__Exercise goal__:
Without including any picture, return the complete set of records exactly.

--- Task input Enclosed Below ---

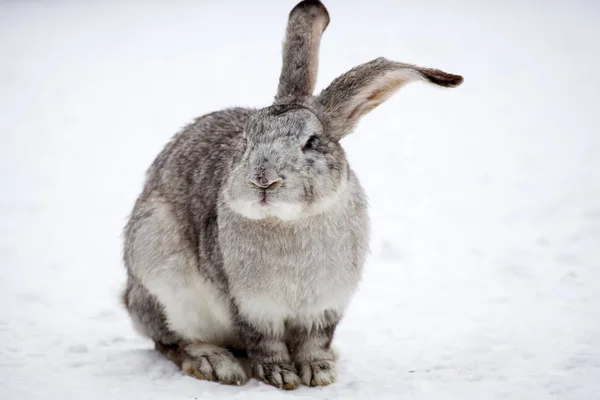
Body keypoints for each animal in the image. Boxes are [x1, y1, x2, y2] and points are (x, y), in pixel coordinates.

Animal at [120, 0, 460, 390]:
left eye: (310, 142)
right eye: (246, 140)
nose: (262, 179)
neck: (289, 221)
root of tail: (129, 298)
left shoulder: (324, 307)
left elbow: (314, 341)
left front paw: (319, 372)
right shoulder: (251, 306)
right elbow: (265, 343)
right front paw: (280, 376)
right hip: (160, 270)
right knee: (170, 341)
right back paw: (215, 363)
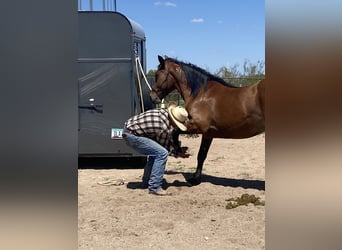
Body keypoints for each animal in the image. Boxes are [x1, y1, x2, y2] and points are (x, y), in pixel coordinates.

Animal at [150, 56, 264, 186]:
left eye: (157, 75)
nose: (152, 96)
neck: (201, 94)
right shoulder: (208, 134)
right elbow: (201, 155)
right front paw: (195, 179)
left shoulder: (198, 127)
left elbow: (175, 132)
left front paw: (179, 151)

--- End of Enclosed Task input ---

__Response to the task__:
Body keypoints for each animal in the image. Boxes are [x1, y1, x2, y2] and points are (x, y), in pixel coordinates.

Animal at [120, 0, 460, 390]:
left eye: (310, 142)
right eye: (246, 140)
nose: (262, 179)
neck: (289, 221)
root of tail: (129, 298)
left shoulder: (324, 307)
left elbow: (314, 341)
left front paw: (319, 372)
right shoulder: (251, 306)
right elbow: (265, 343)
right front paw: (280, 376)
right hip: (160, 270)
right knee: (170, 341)
right back paw: (215, 363)
Body keypoints for each animal in the image. Boxes are [x1, y1, x2, y2] and points are (x, y), in pixel coordinates.

Animal at [150, 56, 264, 186]:
left eye: (157, 75)
nose: (152, 96)
neck: (201, 94)
right shoulder: (208, 134)
right elbow: (201, 155)
right front paw: (195, 179)
left shoulder: (198, 127)
left elbow: (175, 132)
left front paw: (179, 151)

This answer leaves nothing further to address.